PC banks cited for poor monitoring of credit policy
An audit of the National People’s Cooperative Bank (NPCB) has unearthed a plethora of irregularities which has resulted in the intervention of the agriculture minister.
In the wake of this development, The Gleaner understands that heads could roll at the PC Bank.
The Agricultural Credit Board (ACB), the regulatory body for the PC banks, conducted the audit of the lending institution which provides loans to micro, small and medium-scale enterprises, including farmers.
The audit revealed three loans approved and disbursed to one client from members’ deposits totalling $180 million which, as at May 31, this year, reflected significant arrears.
According to the audit, of which The Gleaner obtained a copy, the loans, categorised as “high-risk levels” were granted for the purpose of constructing 24 town houses.
The auditors carried out a site visit and found that 12 of the units were completed of which two had been sold.
The current sale price per unit is approximately $12.5 million and the sale of the remaining units at the current price would be insufficient to liquidate the loan.

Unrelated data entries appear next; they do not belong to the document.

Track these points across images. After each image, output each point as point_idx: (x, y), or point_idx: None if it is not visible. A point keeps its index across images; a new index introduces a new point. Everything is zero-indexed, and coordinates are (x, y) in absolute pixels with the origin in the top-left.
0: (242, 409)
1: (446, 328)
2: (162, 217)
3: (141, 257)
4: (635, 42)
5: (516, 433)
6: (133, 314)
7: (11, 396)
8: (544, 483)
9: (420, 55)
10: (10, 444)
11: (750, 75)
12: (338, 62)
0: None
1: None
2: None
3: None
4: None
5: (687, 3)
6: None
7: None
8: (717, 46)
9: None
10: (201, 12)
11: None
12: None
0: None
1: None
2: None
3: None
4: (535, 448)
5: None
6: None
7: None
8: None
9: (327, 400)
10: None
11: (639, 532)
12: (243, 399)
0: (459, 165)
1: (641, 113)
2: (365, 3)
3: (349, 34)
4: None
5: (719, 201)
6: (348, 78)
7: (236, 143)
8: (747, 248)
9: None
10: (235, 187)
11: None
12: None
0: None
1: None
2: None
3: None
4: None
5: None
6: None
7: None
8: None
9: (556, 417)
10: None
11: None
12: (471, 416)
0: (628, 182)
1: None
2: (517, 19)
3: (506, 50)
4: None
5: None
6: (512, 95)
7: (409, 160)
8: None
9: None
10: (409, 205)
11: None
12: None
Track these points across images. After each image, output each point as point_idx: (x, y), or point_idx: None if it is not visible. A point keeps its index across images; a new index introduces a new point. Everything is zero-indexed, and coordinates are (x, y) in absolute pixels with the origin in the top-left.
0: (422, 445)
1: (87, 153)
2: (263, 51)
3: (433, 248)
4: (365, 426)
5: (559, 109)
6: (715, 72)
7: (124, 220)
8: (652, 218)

According to the audit, there was no evidence at the time of the review that recent valuation of the property was available.
One of three loans in the sum of $79.6 million had principal arrears of $17.7 million and interest arrears amounting to $25.5 million.
The second loan with a principal balance of $42.5 million showed a $6.7 million arrears and interest arrears of a little more than $3 million.
The third loan, with a principal balance of $56.3 million had principal arrears of $10.4 million and interest arrears of $6.3 million.
It was highlighted that there was a lack of proper analysis of loan prior to approval.
Additionally, the audit found that there was a lack of adequate monitoring and poor enforcement of the bank’s credit policy.
For example, the auditors explained that at the expiration of the final date given in the third collection notice for liquidation of the loan, the branch of the PC bank should begin to initiate the respective legal action under the terms of the loan agreement.
“This action is mandatory unless there is authorisation for a postponement issued by the general manager.”